GitEasonXu commented 3 years ago

It is not work that init_orca_context add extra_python_lib config. When I submit task to yarn manager, zoo pack current python env whether only include conda environment package and not the project file? So how does the yarn worker load the project file.

yangw1234 commented 3 years ago

@GitEasonXu The argument passed to extra_python_lib will be passed to --py-files in spark-submit command. The value should be a comma seperated .py, .zip or .egg files.

How do you use init_orca_context with extra_python_lib? Could you provide your code?

yangw1234 commented 3 years ago

@GitEasonXu did you try the suggestions above?

GitEasonXu commented 3 years ago

I've just tried your suggestions, but cannot solve the problem. Here are some code snippets.

import time
cluster_mode = "yarn"
extra_python_package='my_project_root_path'
if cluster_mode == "local":
    init_orca_context(cluster_mode="local", cores=4, init_ray_on_spark=True)
elif cluster_mode == "yarn":
    init_orca_context(cluster_mode="yarn-client", num_nodes=4, cores=10,
                      init_ray_on_spark=True, memory="16g", driver_memory="16g",
                      hadoop_user_name='hdfs', hadoop_conf="/etc/hadoop/3.0.1.0-187/0/",
                      extra_python_lib=extra_python_package)
yangw1234 commented 3 years ago

hi @GitEasonXu , as I said, extra python lib should be a path to .py , .zip or .egg files, and directory is not supported. Extra python lib has the same semantic as spark —py-files, you can try it on spark first, If it works on spark, it should work on az.

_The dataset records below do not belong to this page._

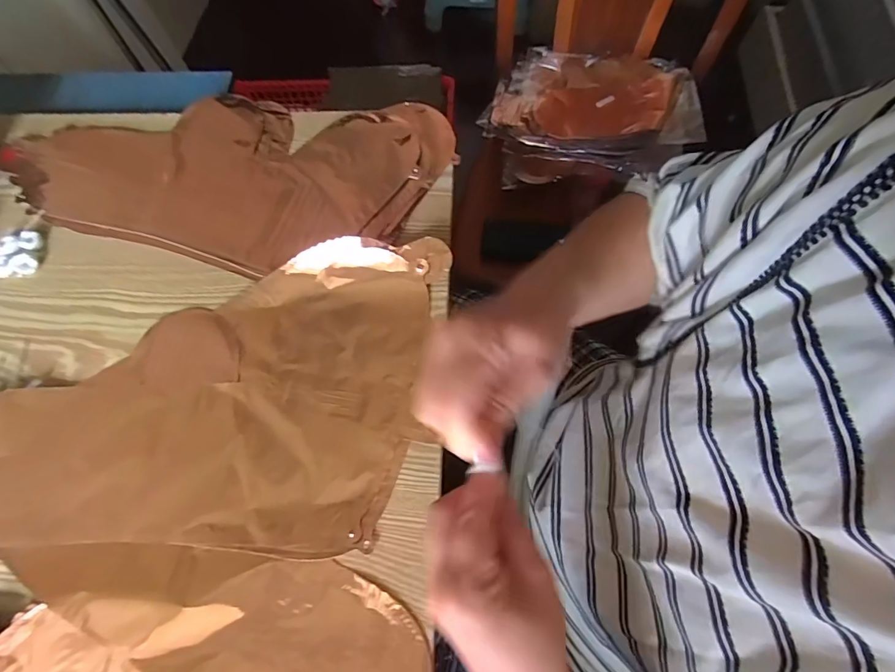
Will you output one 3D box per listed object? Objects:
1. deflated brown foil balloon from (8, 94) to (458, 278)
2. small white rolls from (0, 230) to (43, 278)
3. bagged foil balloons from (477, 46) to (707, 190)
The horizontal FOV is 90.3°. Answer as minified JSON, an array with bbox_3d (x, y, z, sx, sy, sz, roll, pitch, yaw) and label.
[{"bbox_3d":[-0.235,-0.170,0.475,0.452,0.019,0.209,5,69,5],"label":"deflated brown foil balloon"},{"bbox_3d":[-0.431,-0.081,0.444,0.045,0.008,0.047,-6,68,1],"label":"small white rolls"},{"bbox_3d":[0.251,-0.406,0.802,0.346,0.076,0.264,3,69,3],"label":"bagged foil balloons"}]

yangw1234 commented 3 years ago

@hkvision hi Kai do you think it is possible to automatically pack python packages in the current directory? Say packing all .py files and all directory with init.py files in the current directory.

hkvision commented 3 years ago

with modulepickle?

yangw1234 commented 3 years ago

with modulepickle?

Wouldn't it be a little dangerous to override all the cloudpickle usage in both spark and ray?